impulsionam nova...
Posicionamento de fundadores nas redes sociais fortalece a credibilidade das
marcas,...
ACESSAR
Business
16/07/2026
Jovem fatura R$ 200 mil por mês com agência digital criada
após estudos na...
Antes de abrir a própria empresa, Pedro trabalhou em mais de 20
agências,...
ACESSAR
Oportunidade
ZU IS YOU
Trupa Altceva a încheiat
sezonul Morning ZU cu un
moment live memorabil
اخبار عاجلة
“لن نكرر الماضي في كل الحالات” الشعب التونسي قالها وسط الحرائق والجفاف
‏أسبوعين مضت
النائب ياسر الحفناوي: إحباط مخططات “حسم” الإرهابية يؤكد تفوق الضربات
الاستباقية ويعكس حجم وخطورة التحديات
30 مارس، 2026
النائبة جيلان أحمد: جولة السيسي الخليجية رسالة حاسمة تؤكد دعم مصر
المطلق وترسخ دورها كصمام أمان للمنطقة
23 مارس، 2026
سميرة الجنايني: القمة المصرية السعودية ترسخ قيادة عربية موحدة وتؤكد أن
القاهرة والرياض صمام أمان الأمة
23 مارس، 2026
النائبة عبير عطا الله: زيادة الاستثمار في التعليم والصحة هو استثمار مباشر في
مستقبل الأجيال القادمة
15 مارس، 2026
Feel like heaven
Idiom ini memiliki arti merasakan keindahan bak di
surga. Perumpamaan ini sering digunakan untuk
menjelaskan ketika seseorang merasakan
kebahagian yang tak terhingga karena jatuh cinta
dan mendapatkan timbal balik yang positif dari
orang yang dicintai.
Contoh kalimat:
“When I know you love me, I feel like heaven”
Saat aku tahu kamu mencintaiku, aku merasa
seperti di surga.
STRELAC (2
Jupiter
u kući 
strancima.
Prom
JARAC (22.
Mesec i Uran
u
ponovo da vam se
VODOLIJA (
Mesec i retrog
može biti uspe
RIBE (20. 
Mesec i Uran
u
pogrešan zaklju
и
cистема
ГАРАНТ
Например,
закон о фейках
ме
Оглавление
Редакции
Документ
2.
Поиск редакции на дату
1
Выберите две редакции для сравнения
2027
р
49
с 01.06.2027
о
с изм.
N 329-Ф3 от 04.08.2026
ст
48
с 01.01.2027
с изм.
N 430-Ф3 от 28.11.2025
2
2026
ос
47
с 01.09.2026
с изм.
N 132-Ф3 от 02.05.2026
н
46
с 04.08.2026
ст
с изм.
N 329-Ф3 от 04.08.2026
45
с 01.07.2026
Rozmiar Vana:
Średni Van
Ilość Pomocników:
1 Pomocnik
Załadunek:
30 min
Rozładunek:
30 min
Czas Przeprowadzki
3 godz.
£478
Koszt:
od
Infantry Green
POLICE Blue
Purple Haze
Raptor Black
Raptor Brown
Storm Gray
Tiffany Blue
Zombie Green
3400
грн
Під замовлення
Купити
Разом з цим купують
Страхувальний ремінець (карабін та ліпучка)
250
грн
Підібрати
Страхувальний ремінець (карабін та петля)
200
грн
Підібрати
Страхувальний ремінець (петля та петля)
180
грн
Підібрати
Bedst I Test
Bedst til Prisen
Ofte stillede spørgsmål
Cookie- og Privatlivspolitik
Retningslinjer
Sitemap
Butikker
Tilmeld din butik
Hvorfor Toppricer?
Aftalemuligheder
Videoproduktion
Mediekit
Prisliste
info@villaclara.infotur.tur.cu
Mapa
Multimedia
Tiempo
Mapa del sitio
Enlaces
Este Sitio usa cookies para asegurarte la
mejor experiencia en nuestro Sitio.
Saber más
-----
• [Request] Retype the listing above exactly as it appears.

• [Solution]
impulsionam nova...
Posicionamento de fundadores nas redes sociais fortalece a credibilidade das
marcas,...
ACESSAR
Business
16/07/2026
Jovem fatura R$ 200 mil por mês com agência digital criada
após estudos na...
Antes de abrir a própria empresa, Pedro trabalhou em mais de 20
agências,...
ACESSAR
Oportunidade
ZU IS YOU
Trupa Altceva a încheiat
sezonul Morning ZU cu un
moment live memorabil
اخبار عاجلة
“لن نكرر الماضي في كل الحالات” الشعب التونسي قالها وسط الحرائق والجفاف
‏أسبوعين مضت
النائب ياسر الحفناوي: إحباط مخططات “حسم” الإرهابية يؤكد تفوق الضربات
الاستباقية ويعكس حجم وخطورة التحديات
30 مارس، 2026
النائبة جيلان أحمد: جولة السيسي الخليجية رسالة حاسمة تؤكد دعم مصر
المطلق وترسخ دورها كصمام أمان للمنطقة
23 مارس، 2026
سميرة الجنايني: القمة المصرية السعودية ترسخ قيادة عربية موحدة وتؤكد أن
القاهرة والرياض صمام أمان الأمة
23 مارس، 2026
النائبة عبير عطا الله: زيادة الاستثمار في التعليم والصحة هو استثمار مباشر في
مستقبل الأجيال القادمة
15 مارس، 2026
Feel like heaven
Idiom ini memiliki arti merasakan keindahan bak di
surga. Perumpamaan ini sering digunakan untuk
menjelaskan ketika seseorang merasakan
kebahagian yang tak terhingga karena jatuh cinta
dan mendapatkan timbal balik yang positif dari
orang yang dicintai.
Contoh kalimat:
“When I know you love me, I feel like heaven”
Saat aku tahu kamu mencintaiku, aku merasa
seperti di surga.
STRELAC (2
Jupiter
u kući 
strancima.
Prom
JARAC (22.
Mesec i Uran
u
ponovo da vam se
VODOLIJA (
Mesec i retrog
može biti uspe
RIBE (20. 
Mesec i Uran
u
pogrešan zaklju
и
cистема
ГАРАНТ
Например,
закон о фейках
ме
Оглавление
Редакции
Документ
2.
Поиск редакции на дату
1
Выберите две редакции для сравнения
2027
р
49
с 01.06.2027
о
с изм.
N 329-Ф3 от 04.08.2026
ст
48
с 01.01.2027
с изм.
N 430-Ф3 от 28.11.2025
2
2026
ос
47
с 01.09.2026
с изм.
N 132-Ф3 от 02.05.2026
н
46
с 04.08.2026
ст
с изм.
N 329-Ф3 от 04.08.2026
45
с 01.07.2026
Rozmiar Vana:
Średni Van
Ilość Pomocników:
1 Pomocnik
Załadunek:
30 min
Rozładunek:
30 min
Czas Przeprowadzki
3 godz.
£478
Koszt:
od
Infantry Green
POLICE Blue
Purple Haze
Raptor Black
Raptor Brown
Storm Gray
Tiffany Blue
Zombie Green
3400
грн
Під замовлення
Купити
Разом з цим купують
Страхувальний ремінець (карабін та ліпучка)
250
грн
Підібрати
Страхувальний ремінець (карабін та петля)
200
грн
Підібрати
Страхувальний ремінець (петля та петля)
180
грн
Підібрати
Bedst I Test
Bedst til Prisen
Ofte stillede spørgsmål
Cookie- og Privatlivspolitik
Retningslinjer
Sitemap
Butikker
Tilmeld din butik
Hvorfor Toppricer?
Aftalemuligheder
Videoproduktion
Mediekit
Prisliste
info@villaclara.infotur.tur.cu
Mapa
Multimedia
Tiempo
Mapa del sitio
Enlaces
Este Sitio usa cookies para asegurarte la
mejor experiencia en nuestro Sitio.
Saber más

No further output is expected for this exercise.